In STZ-induced diabetic rats, the angiotensin II level in the kidney is higher than in normal rats [5, 6, 12]. Thus, the extent of renin synthesis in the collecting ducts should be increased and the level of renin granulation of the afferent arterioles should be decreased. The former holds true for diabetes: the main source of renin is the collecting duct [5, 6, 16], but the level of renin granulation in the afferent arterioles is higher in diabetes . Our results have revealed that the AT1-A and AT1-B receptors were downregulated in both the renin-positive and renin-negative SMC surfaces. As concerns the AT1-A receptors the difference between the renin-positive and renin-negative SMCs is the same as in normal rats. However, the AT1-B receptors are downregulated more in the renin-positive than in the renin-negative SMC. The total number of AT1 (AT1-A + AT1-B) receptors is reduced in diabetes. One possible reason for the high level of renin granulation of the afferent arterioles with the high level of angiotensin II in diabetes might be the enhanced downregulation of the AT1-B receptors of the SMC.

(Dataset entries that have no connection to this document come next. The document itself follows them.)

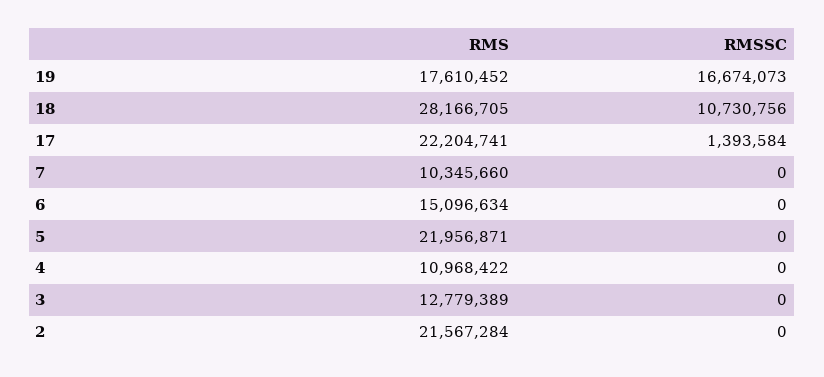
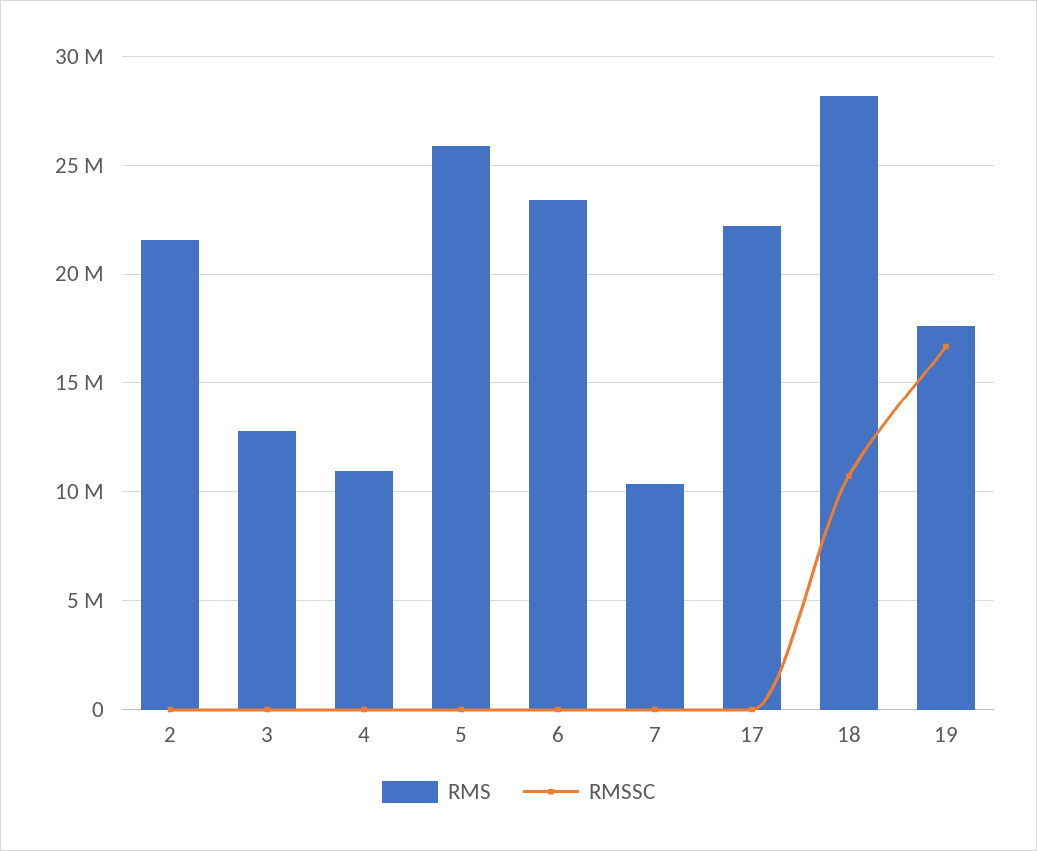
  {
    "RMS": {
      "19": 17610452,
      "18": 28166705,
      "17": 22204741,
      "7": 10345660,
-     "6": 15096634,
+     "6": 23500000,
-     "5": 21956871,
+     "5": 26000000,
      "4": 10968422,
      "3": 12779389,
      "2": 21567284
    },
    "RMSSC": {
      "19": 16674073,
      "18": 10730756,
-     "17": 1393584,
+     "17": 0,
      "7": 0,
      "6": 0,
      "5": 0,
      "4": 0,
      "3": 0,
      "2": 0
    }
  }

In diabetes, the activity of the RAS is downregulated less in the endothelial cells than in the SMC. The enhanced downregulation of AT1-B in the renin-negative SMCs of the efferent arterioles demonstrates that the regulation of the glomerular filtration rate by the pre- and postglomerular arterioles is changed in diabetes. The enhanced downregulation of the AT1-B receptors in the renin-positive SMCs of the arterioles may result in an enhanced extent of renin granulation of the arterioles in response to high levels of angiotensin II in the diabetic kidney.
Conflict of Interests
The authors do not have a direct financial relation with the commercial identities mentioned in their paper that might lead to a conflict of interests for any of the authors.